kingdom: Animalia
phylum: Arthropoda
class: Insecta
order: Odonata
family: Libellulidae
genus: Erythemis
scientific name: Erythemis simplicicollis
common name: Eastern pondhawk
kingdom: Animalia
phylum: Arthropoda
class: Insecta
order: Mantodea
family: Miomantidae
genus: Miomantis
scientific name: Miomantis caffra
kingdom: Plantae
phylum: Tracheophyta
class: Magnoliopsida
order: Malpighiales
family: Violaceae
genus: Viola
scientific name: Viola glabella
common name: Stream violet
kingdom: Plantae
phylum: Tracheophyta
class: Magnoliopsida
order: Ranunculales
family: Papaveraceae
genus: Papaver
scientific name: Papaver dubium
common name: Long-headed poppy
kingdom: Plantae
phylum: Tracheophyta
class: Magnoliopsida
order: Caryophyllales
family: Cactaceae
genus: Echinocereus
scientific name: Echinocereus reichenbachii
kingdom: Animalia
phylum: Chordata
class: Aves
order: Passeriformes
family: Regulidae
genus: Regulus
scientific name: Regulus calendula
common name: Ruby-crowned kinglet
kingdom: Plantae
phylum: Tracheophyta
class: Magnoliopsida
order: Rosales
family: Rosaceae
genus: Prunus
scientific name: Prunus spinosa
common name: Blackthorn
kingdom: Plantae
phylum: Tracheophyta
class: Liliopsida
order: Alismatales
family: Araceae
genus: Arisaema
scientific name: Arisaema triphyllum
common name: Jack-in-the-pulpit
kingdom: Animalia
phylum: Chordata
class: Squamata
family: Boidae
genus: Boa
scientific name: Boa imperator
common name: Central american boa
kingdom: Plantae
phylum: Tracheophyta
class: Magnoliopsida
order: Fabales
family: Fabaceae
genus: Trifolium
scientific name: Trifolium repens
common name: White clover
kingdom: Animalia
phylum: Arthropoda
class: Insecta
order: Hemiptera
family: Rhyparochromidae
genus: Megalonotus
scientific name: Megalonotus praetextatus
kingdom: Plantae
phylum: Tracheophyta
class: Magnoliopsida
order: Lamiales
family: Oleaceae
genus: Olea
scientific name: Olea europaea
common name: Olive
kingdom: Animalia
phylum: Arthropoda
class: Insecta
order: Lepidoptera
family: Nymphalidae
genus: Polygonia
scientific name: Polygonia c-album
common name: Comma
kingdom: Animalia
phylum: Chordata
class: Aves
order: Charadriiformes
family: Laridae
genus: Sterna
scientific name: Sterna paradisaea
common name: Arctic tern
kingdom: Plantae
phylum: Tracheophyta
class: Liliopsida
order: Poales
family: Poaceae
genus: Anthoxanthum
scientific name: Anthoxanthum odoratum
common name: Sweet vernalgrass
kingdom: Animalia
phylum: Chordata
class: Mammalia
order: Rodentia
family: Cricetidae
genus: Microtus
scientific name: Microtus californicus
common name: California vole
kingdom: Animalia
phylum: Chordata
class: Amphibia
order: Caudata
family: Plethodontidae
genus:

● ● ● ● ● ● ●

Stated problem -> Copy the listing word for word, starting with its first line and going on through the line that contains "common name: Long-headed poppy", including that line.

Result of this task ->
kingdom: Animalia
phylum: Arthropoda
class: Insecta
order: Odonata
family: Libellulidae
genus: Erythemis
scientific name: Erythemis simplicicollis
common name: Eastern pondhawk
kingdom: Animalia
phylum: Arthropoda
class: Insecta
order: Mantodea
family: Miomantidae
genus: Miomantis
scientific name: Miomantis caffra
kingdom: Plantae
phylum: Tracheophyta
class: Magnoliopsida
order: Malpighiales
family: Violaceae
genus: Viola
scientific name: Viola glabella
common name: Stream violet
kingdom: Plantae
phylum: Tracheophyta
class: Magnoliopsida
order: Ranunculales
family: Papaveraceae
genus: Papaver
scientific name: Papaver dubium
common name: Long-headed poppy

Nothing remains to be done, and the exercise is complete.